◆ EXERCISES TO COMPLETE
(1) For each statement below, say yes or no to whether it agrees with the post on simplicity, and quote the words from the post that decide it. (a) The writer's husband had cancer in the fall of 2008. (b) The challenge of the 5 S system rests on the workers. (c) The physical effort is the first step of the process.
(2) Write out the part of the post on simplicity that opens with the words containing "For the individual, you" and closes with "what you want.", copying every word and punctuation mark as it appears.

◆ PROVIDED PASSAGE
*-*-*
I thought I would talk about
I thought I would talk about my interest in simplicity. It came about through a variety of factors: overwhelm, the desire to move, and business school. The overwhelm comes from caring for my husband who has Huntington’s Disease and had cancer the fall of 2008, going to school, and trying to work to get experience. The desire to move comes from never wanting to spend my golden years shoveling snow, thinking my husband was going to pass a few years ago, and the job situation in Michigan.
Simplicity, in a Zen aesthetic and Toyota-esque way, is about function. Japan has the “5 S system,” which is:
1.Seiri- set
2.Seiton- sort
3.Seiso- shine
4.Seiketsu- standardize
5.Shitsuke -sustain.
It is all about having everything you need at your fingertips and nothing else. Japanese work stations will have all the necessary tools, neatly arranged, and nothing else on the work surface. A manager can walk past and instantly know if a worker needs more of something—or less.
The challenge of the system is not on the shoulders of the workers, but on management’s. That is how it should be. Management is all about knowing what the workers need and making certain they have instant access to it. It is about integration—having all departments working efficiently with the necessary tools and information at hand. It sounds so simple and it is, for the line workers. The burden is on the upper-level people to come up with the vision, goals, strategies, and details for every employee, and then to supply those needs to meet the goals, etc.
For the individual, you are the manager of your own life. I have found that there is no point in organizing crap, even my own. I have been, probably too slowly, getting rid of things I am certain I will not need and am unwilling to pack up, stick in a U-Haul, drive to Virginia, unload from the truck, and unpack. And I need specific goals, etc. However, the system has principles that are universally applicable: knowing what is needed, having as few distractions as possible, and efficiency of movement. Visual and practical simplicity require a quite a bit of prior thinking. It’s like the fashion model that takes 3 hours to look effortlessly beautiful. It doesn’t just happen or fall from the sky, wholly finished and flawless. The physical effort is the very last step of the process. The first step is knowing what you want.
*-*-*
◆ Lens distortion estimation data
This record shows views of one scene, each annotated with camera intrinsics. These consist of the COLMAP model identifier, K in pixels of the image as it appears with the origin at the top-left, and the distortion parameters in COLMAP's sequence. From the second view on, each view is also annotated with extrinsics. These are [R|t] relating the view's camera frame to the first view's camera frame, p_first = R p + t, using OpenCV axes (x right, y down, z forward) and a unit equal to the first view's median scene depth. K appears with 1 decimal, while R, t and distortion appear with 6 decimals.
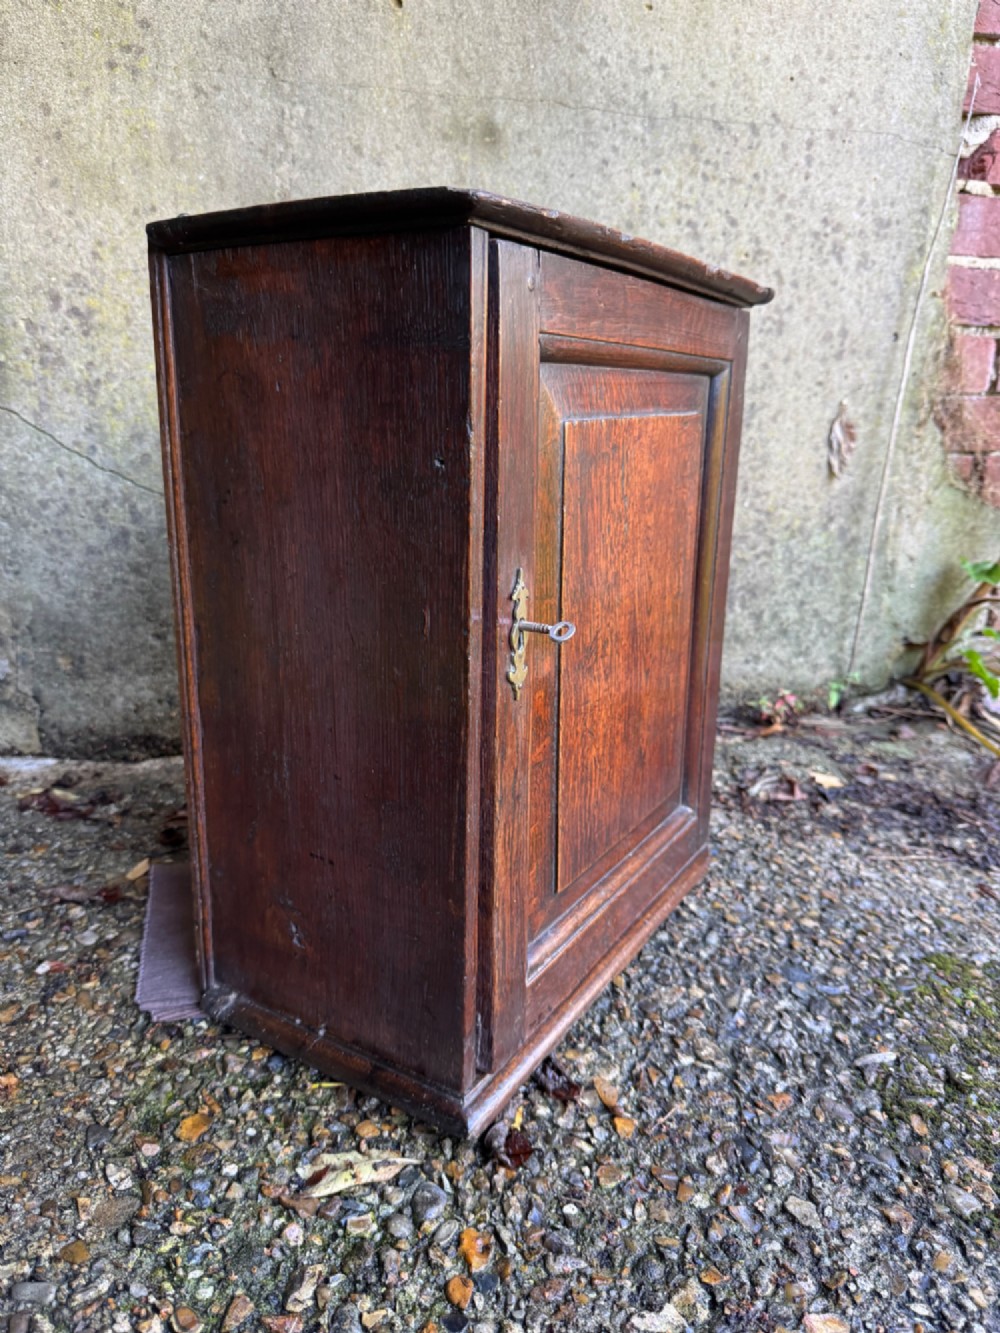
lens RADIAL K [[961.6, 0, 499.8], [0, 961.6, 679.5], [0, 0, 1]] dist [-0.018057, -0.003802]
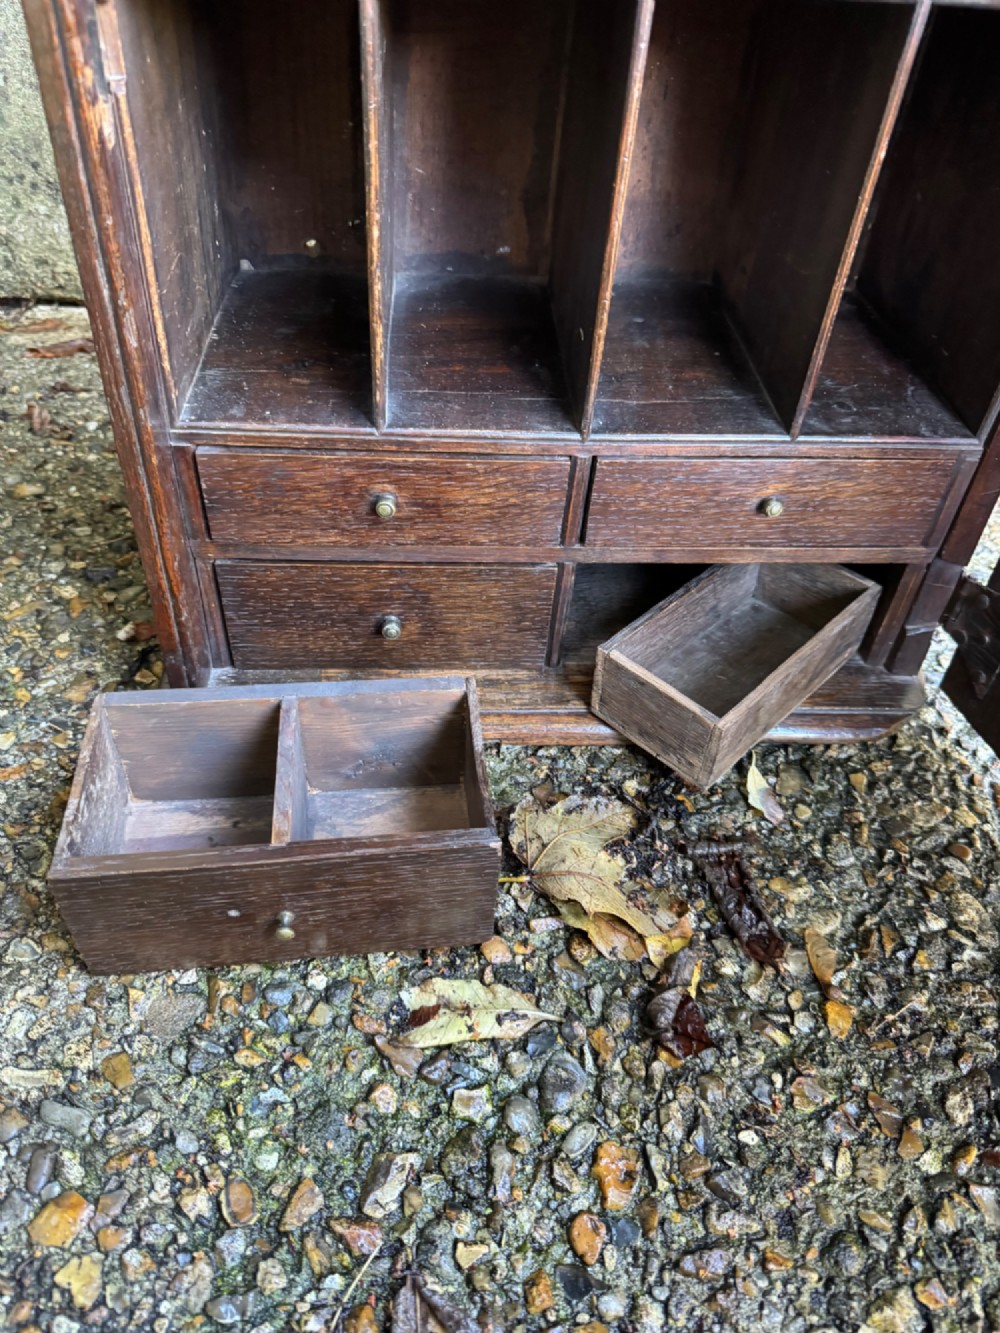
lens RADIAL K [[961.6, 0, 496.9], [0, 961.6, 668.4], [0, 0, 1]] dist [-0.018057, -0.003802]
pose [[0.974299, 0.175545, -0.141159, -0.064310], [-0.095906, 0.890284, 0.445193, -0.068704], [0.203823, -0.420213, 0.884238, 0.389104]]
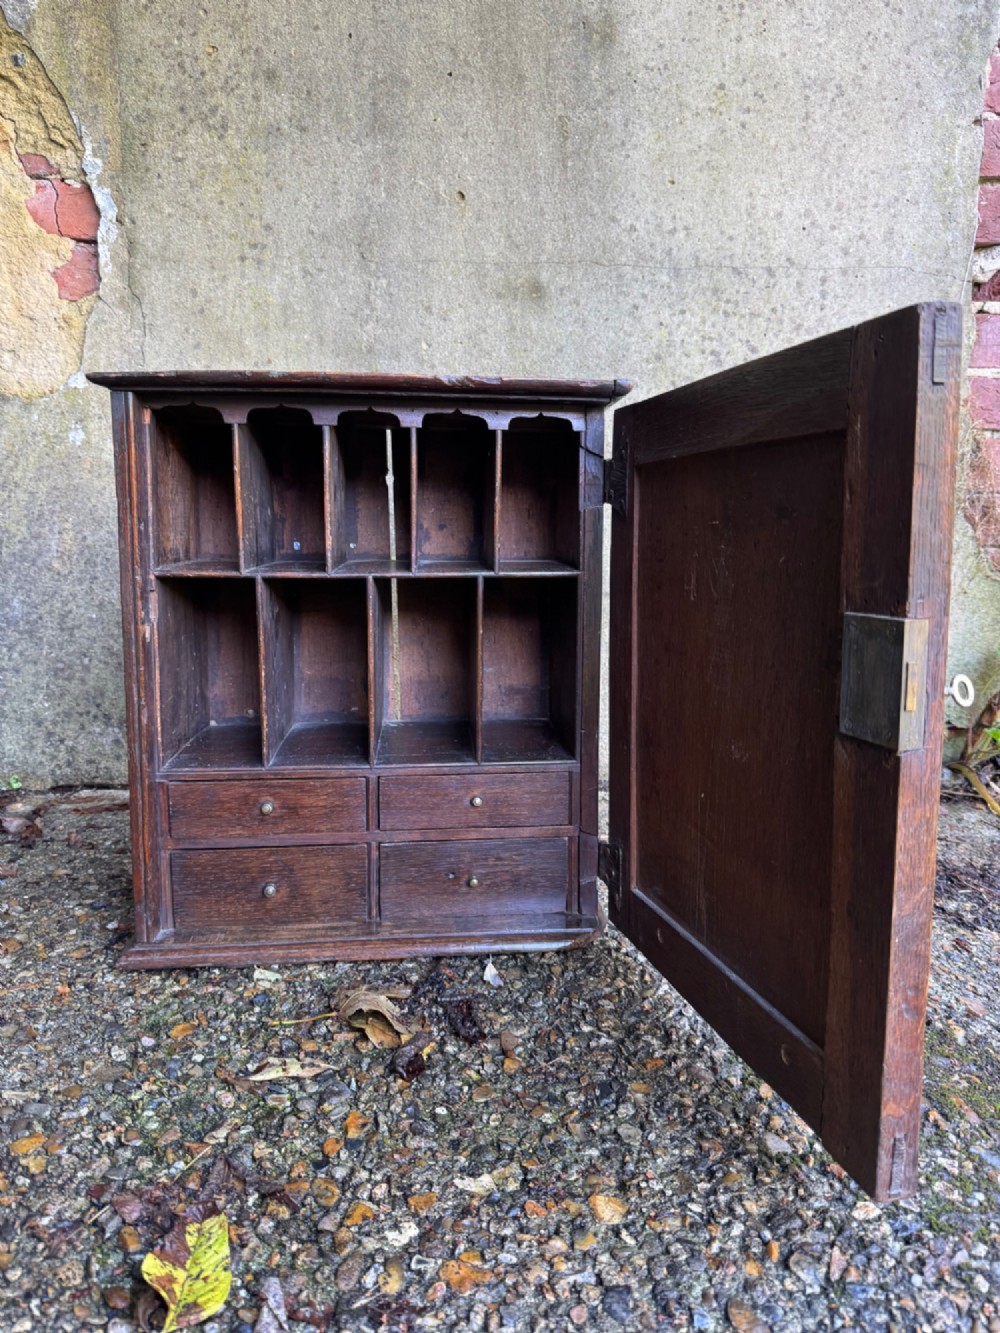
lens RADIAL K [[961.6, 0, 508.0], [0, 961.6, 676.6], [0, 0, 1]] dist [-0.018057, -0.003802]
pose [[0.981375, 0.016659, -0.191377, 0.331193], [-0.040934, 0.991487, -0.123601, 0.122281], [0.187689, 0.129133, 0.973703, -0.233071]]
*-*-*
◆ ANSWERS BELOW
(1)
(a) Yes: "had cancer the fall of 2008"
(b) No: "The challenge of the system is not on the shoulders of the workers, but on management’s."
(c) No: "The physical effort is the very last step of the process. The first step is knowing what you want."

(2)
For the individual, you are the manager of your own life. I have found that there is no point in organizing crap, even my own. I have been, probably too slowly, getting rid of things I am certain I will not need and am unwilling to pack up, stick in a U-Haul, drive to Virginia, unload from the truck, and unpack. And I need specific goals, etc. However, the system has principles that are universally applicable: knowing what is needed, having as few distractions as possible, and efficiency of movement. Visual and practical simplicity require a quite a bit of prior thinking. It’s like the fashion model that takes 3 hours to look effortlessly beautiful. It doesn’t just happen or fall from the sky, wholly finished and flawless. The physical effort is the very last step of the process. The first step is knowing what you want.